Todos queremos disfrutar las fiestas navideñas, sin embargo, ante una condición se crea el estrés y expectativa de qué hacer si se desea disfrutar de lo típico de tu país. Es importante tener presente que no es saludable consumir alimentos dañinos para la salud y luego contrarrestar con algún medicamento para minimizar su daño.

Para mayor beneficio de un balance alimenticio durante las navidades, es fundamental conocer y controlar la cantidad de hidratos de carbono (carbohidratos) que se toman en cada una de estas comidas. Para ello, es necesario saber cómo se pueden intercambiar los alimentos típicos navideños que se consumen habitualmente, sin tener que modificar la dosis de insulina o de medicación oral. Es importante evitar una alteración en las cifras de glucosa en la sangre.

No es díficil lograr un balance durante las navidades, solo se debe incluir alternativas saludables en la mesa, que complementen las otras opciones típicas y tradicionales de estas fechas.

Estas son alguna sugerencias para estos días:

Menos hidratos de carbono
En general, el contenido total de hidratos de carbono de cada una de las comidas navideñas debería ser similar al de cualquier otra comida del año.

Los postres suelen tener un contenido en azúcar superior a lo normal, por lo que para compensarlo es necesario elegir aperitivos y primeros platos con bajo contenido en hidratos de carbono.

Evita los alimentos fritos, aperitivos prefabricados o bollerias (quesitos, pastelillos, entre otros).

Alimentos sustitutos:
• Verduras: calabaza, batata y pana.
• Ensaladas variadas: lechuga, espinaca, repollo, entre otros, y aderezadas con frutos secos o frutas como dátiles y distintos vinagres.
• Arroz integral o arroz perbolizado.
• Salmón ahumado, pavo, o lomo de cerdo.
• Pavo o lomo relleno de vegetales.

Para continuar: todo más ligero
Para los platos principales puedes preparar alimentos al horno o a la plancha evitando salsas ricas en grasas, especialmente para aquellas personas con sobrepeso. Además, es recomendable moderar las cantidades, evitando servir grandes porciones.

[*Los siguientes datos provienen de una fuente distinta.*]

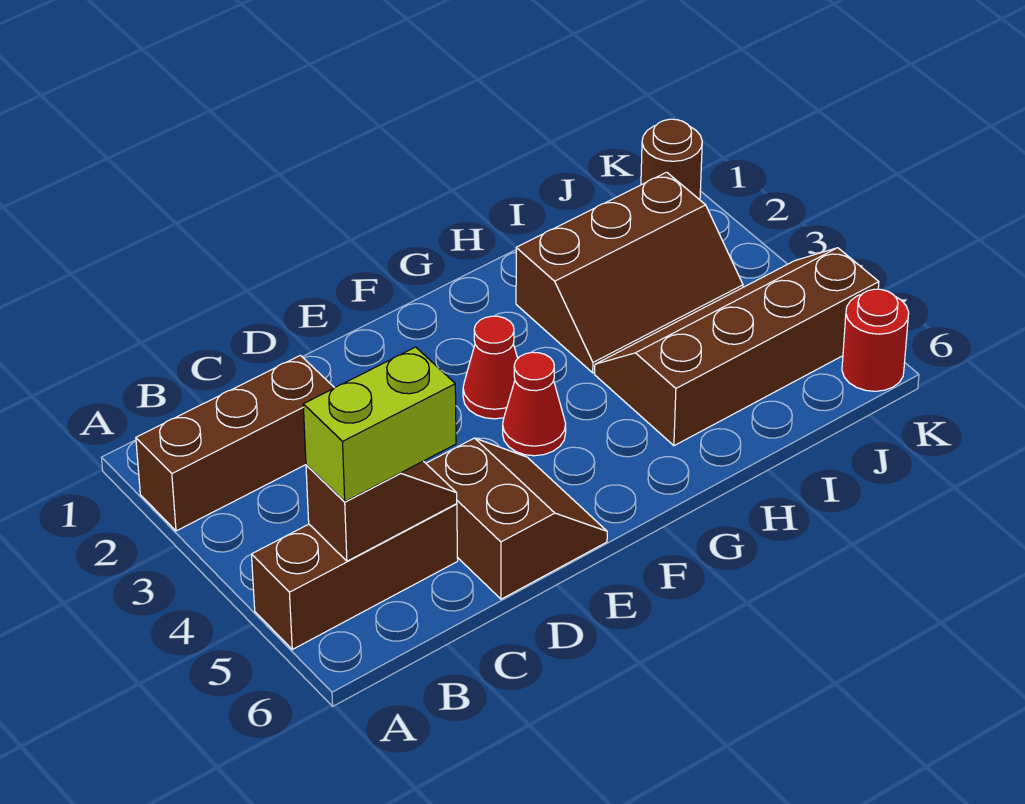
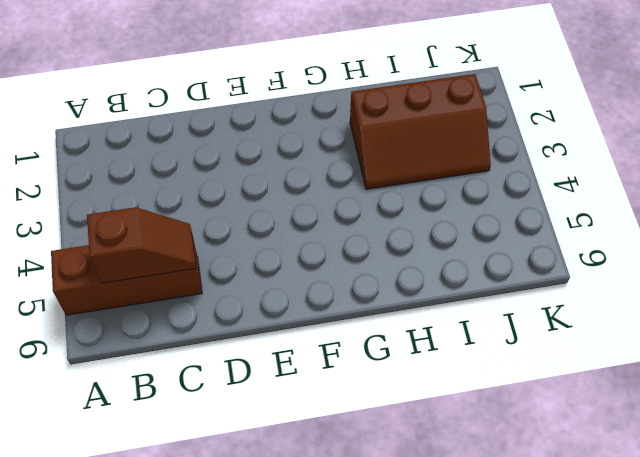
none -> brown 1x3 brick [136,355,334,531]
none -> brown 2x2 slope [426,438,607,599]

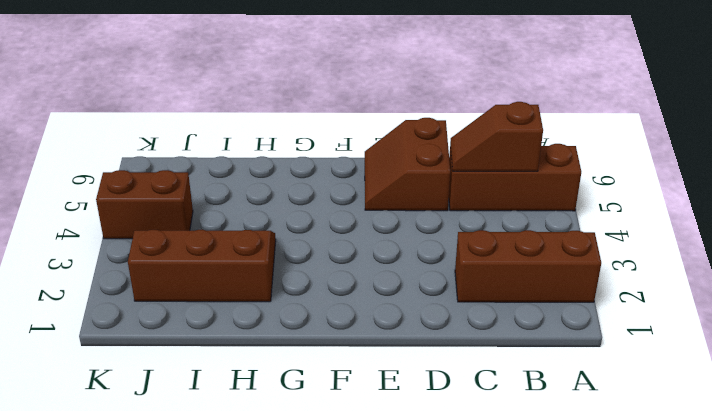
brown 1x2 brick [96,170,193,239] -> brown 2x4 slope [595,248,879,446]
none -> red 1x1 cone [463,316,518,419]
none -> red 1x1 cone [503,352,566,456]

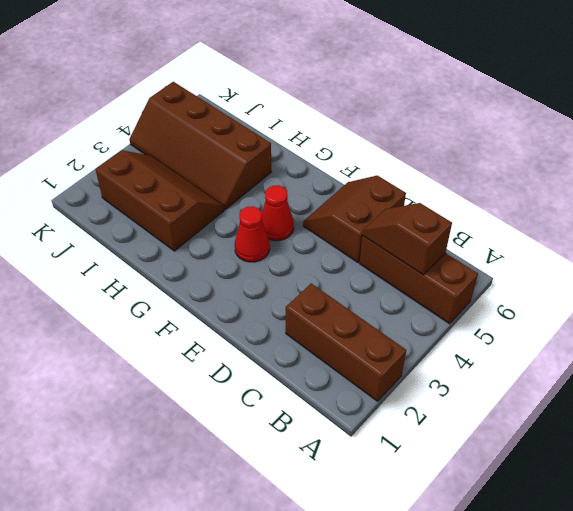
none -> brown 1x1 round brick [641,119,702,200]
none -> red 1x1 round brick [842,289,909,391]

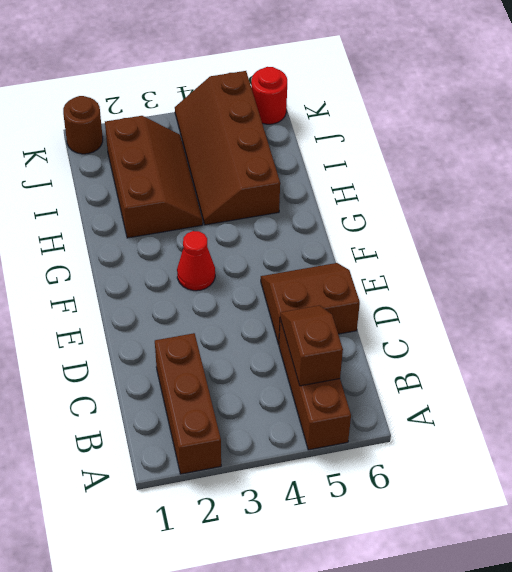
none -> red 1x1 cone [503,352,566,456]
none -> lime 1x2 brick [303,347,456,502]

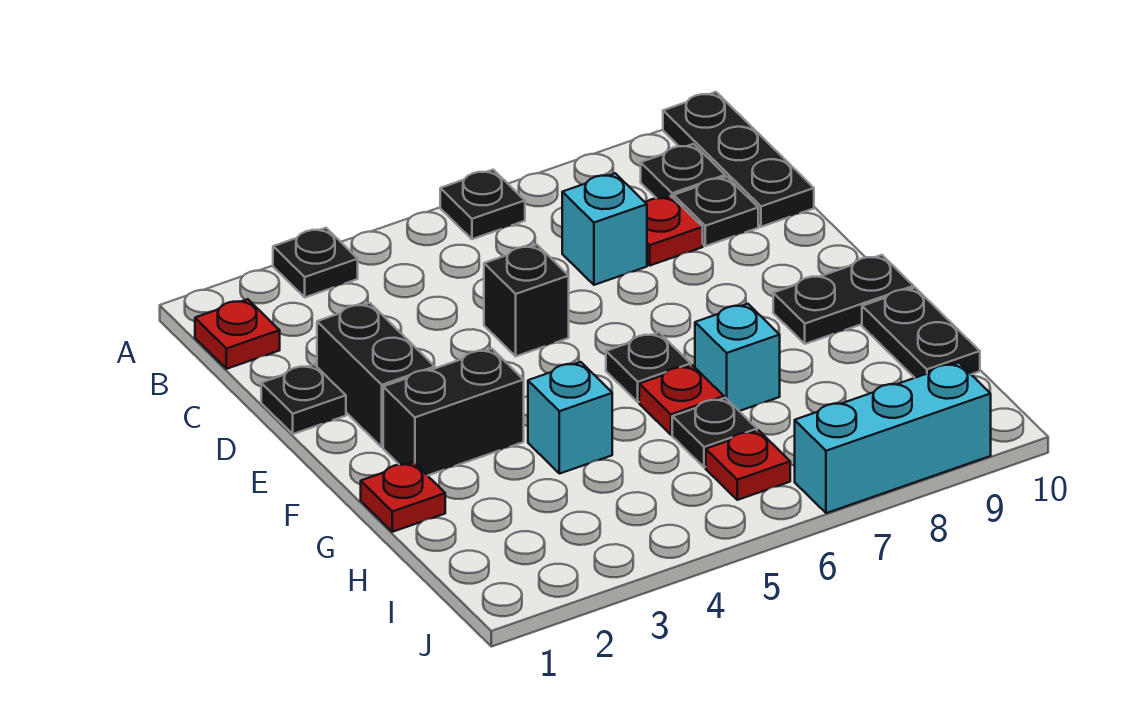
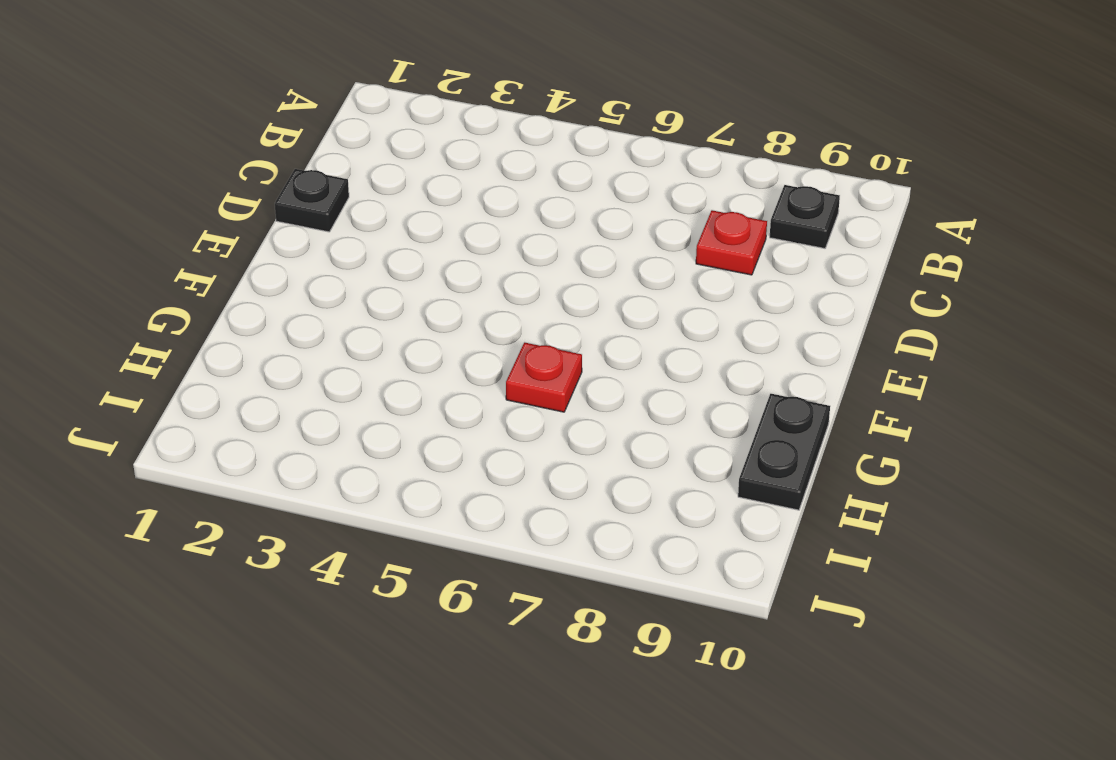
none -> black 1x1 plate [273,228,358,297]
none -> black 1x1 plate [440,170,525,239]
none -> black 1x3 plate [663,92,814,227]

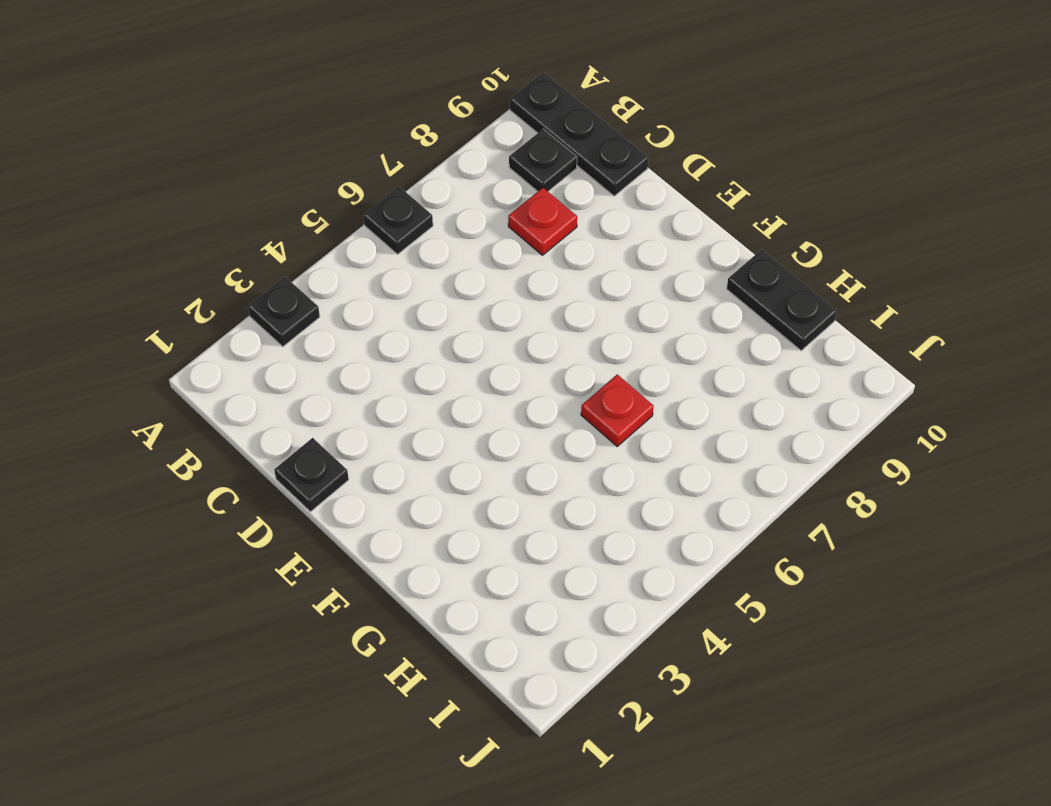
none -> red 1x1 plate [195,299,280,369]
none -> cyan 1x1 brick [562,173,647,285]
none -> black 1x1 plate [674,177,758,246]

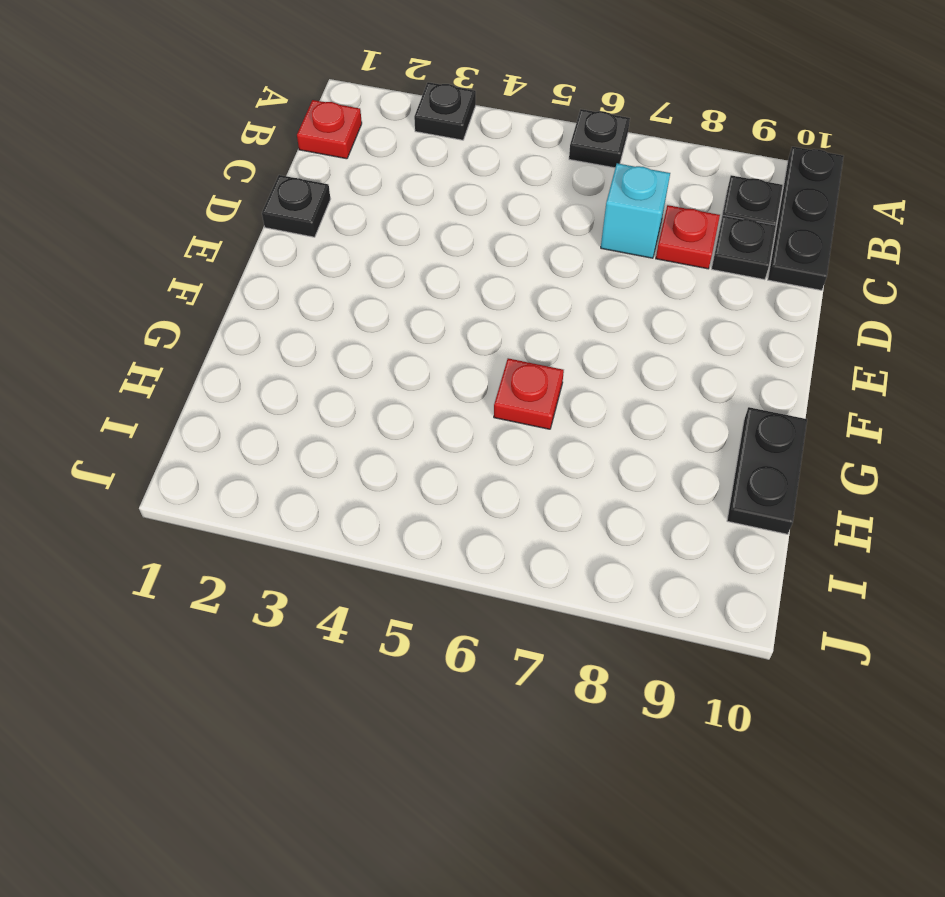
none -> black 1x2 brick [317,303,435,447]
none -> black 1x1 brick [484,245,569,356]
none -> black 1x2 brick [383,349,524,476]

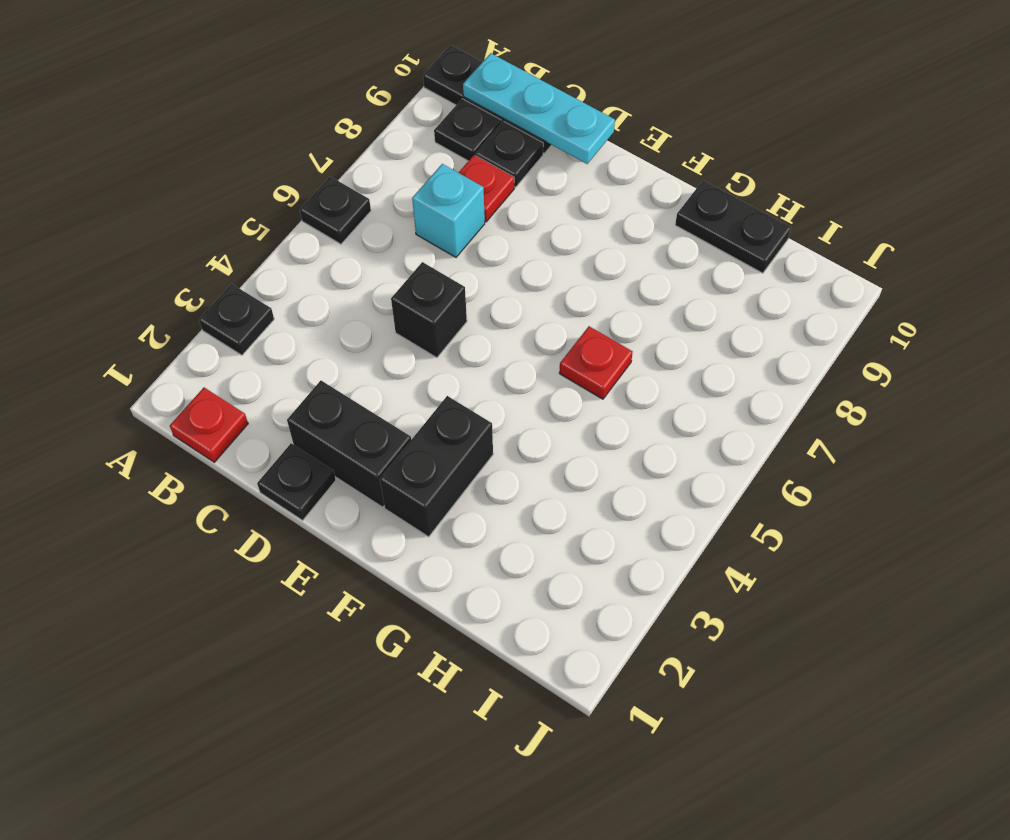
cyan 1x3 plate [463,53,615,164] -> none
none -> black 1x1 plate [606,333,691,402]
none -> black 1x2 plate [773,255,914,344]
none -> red 1x1 plate [361,462,445,532]

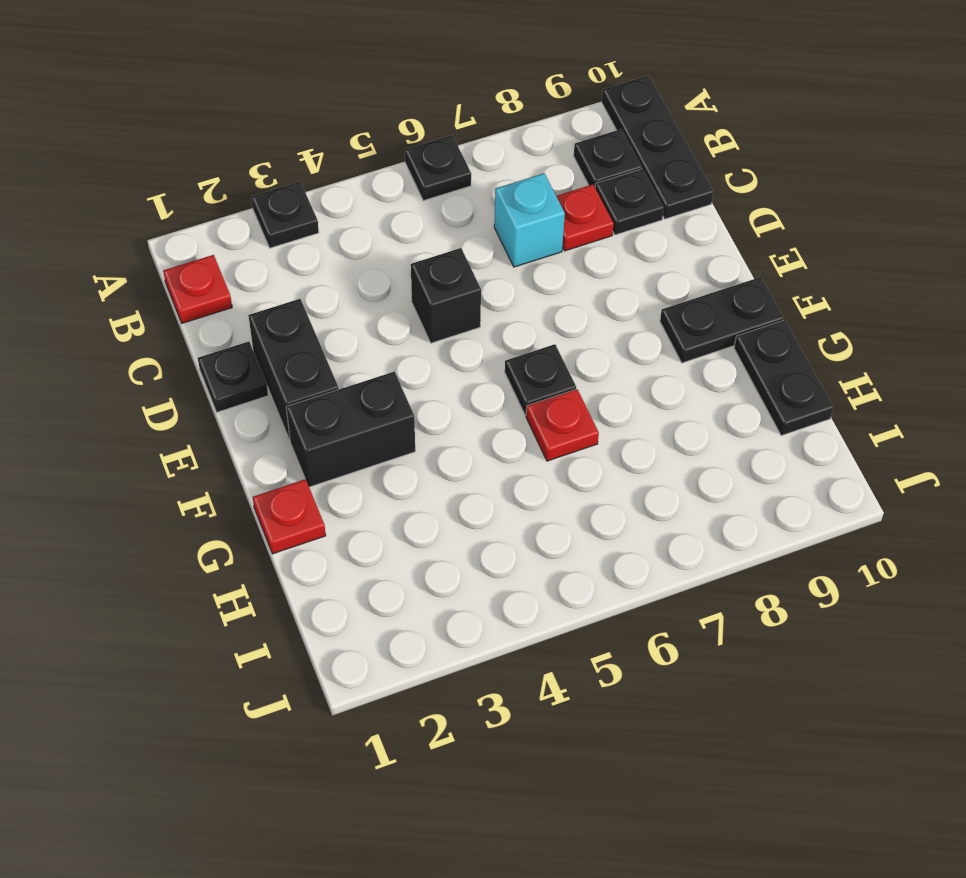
none -> cyan 1x1 brick [528,362,612,474]
none -> cyan 1x1 brick [695,304,780,411]
none -> black 1x1 plate [672,398,757,467]

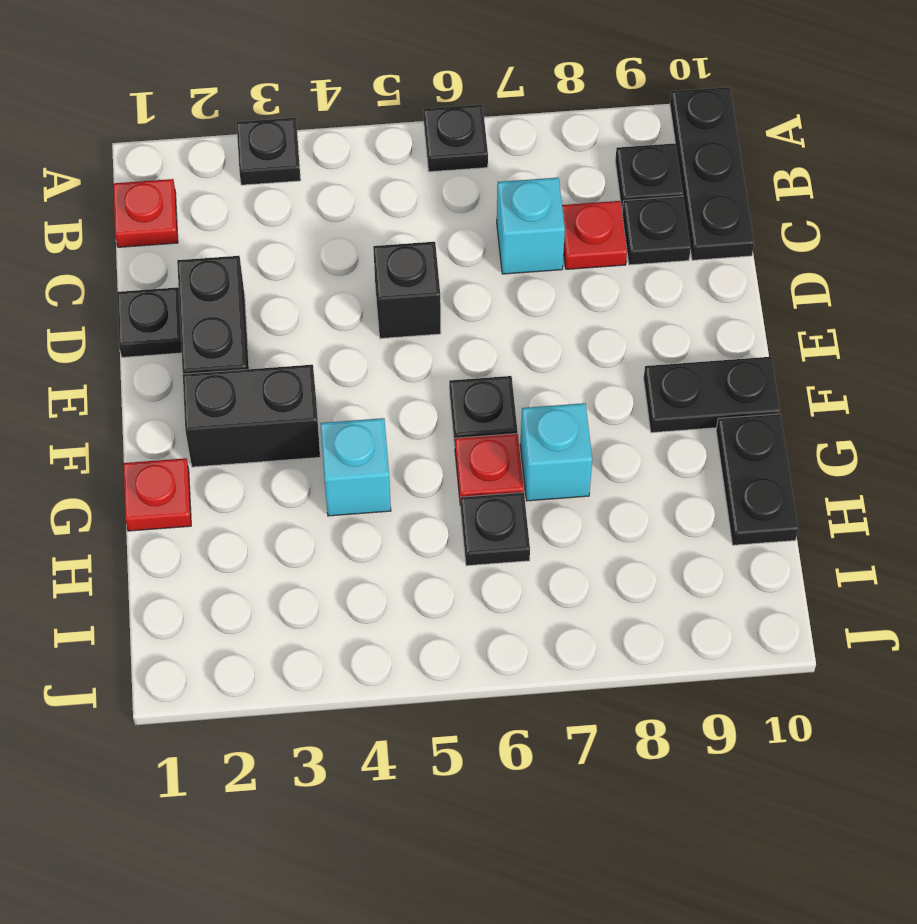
none -> red 1x1 plate [706,430,790,500]
none -> cyan 1x3 brick [795,363,991,513]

Estos platos pueden ir acompañados con ensaladas y verduras, pues incrementan la sensación de saciedad, aportando menos calorías, menos hidratos de carbono y cierta cantidad de fibra vegetal.

Más imaginación y menos azúcar
Para sustituir o complementar los clásicos dulces navideños busca opciones más ligeras que tengan menos hidratos de carbono, y que sean igual de apetecibles. Por ejemplo, frutas digestivas (piña, dátiles, fresas, papaya) o elabora algún postre sin azúcar añadida.

Hidratos de carbono: ni uno más, ni uno menos
Las personas con diabetes pueden participar perfectamente en las comidas y cenas familiares, tomando el mismo menú que los demás. Tan solo hay que intentar no variar la cantidad de hidratos de carbono respecto a su comida habitual, practicando algunos trucos.

Trucos:
• Si la fiesta comienza después de las 6 pm, asegúrate de haber hecho tus comidas anteriores.
• No es necesario consumer el arroz. Puede elegir el pavo o el pernil y acompañarlo de algún vegetal.
• Evite la mesa de los dulces.
• Si la fiesta es desde temprano asegúrece de salir desayunado de su casa.
• Para el almuerzo y cena siga esta estrategia:
• Almuerzo: porción pequeña de arroz (puño de tu mano), una porción de pavo (palma de tu mano) y el resto de ensalada.
• Cena: una porción de pavo (palma de tu mano) y el resto de ensalada.

¡Evita el picoteo!
Es importante siempre seguir las indicaciones de su médico. No incrementar por cuenta propia las dosis de fármacos o insulina ante alguna de las “comelonas” navideñas. Recuerde seguir todos sus tratamientos habituales, incluyendo los controles de glucemia y la toma de otros medicamentos.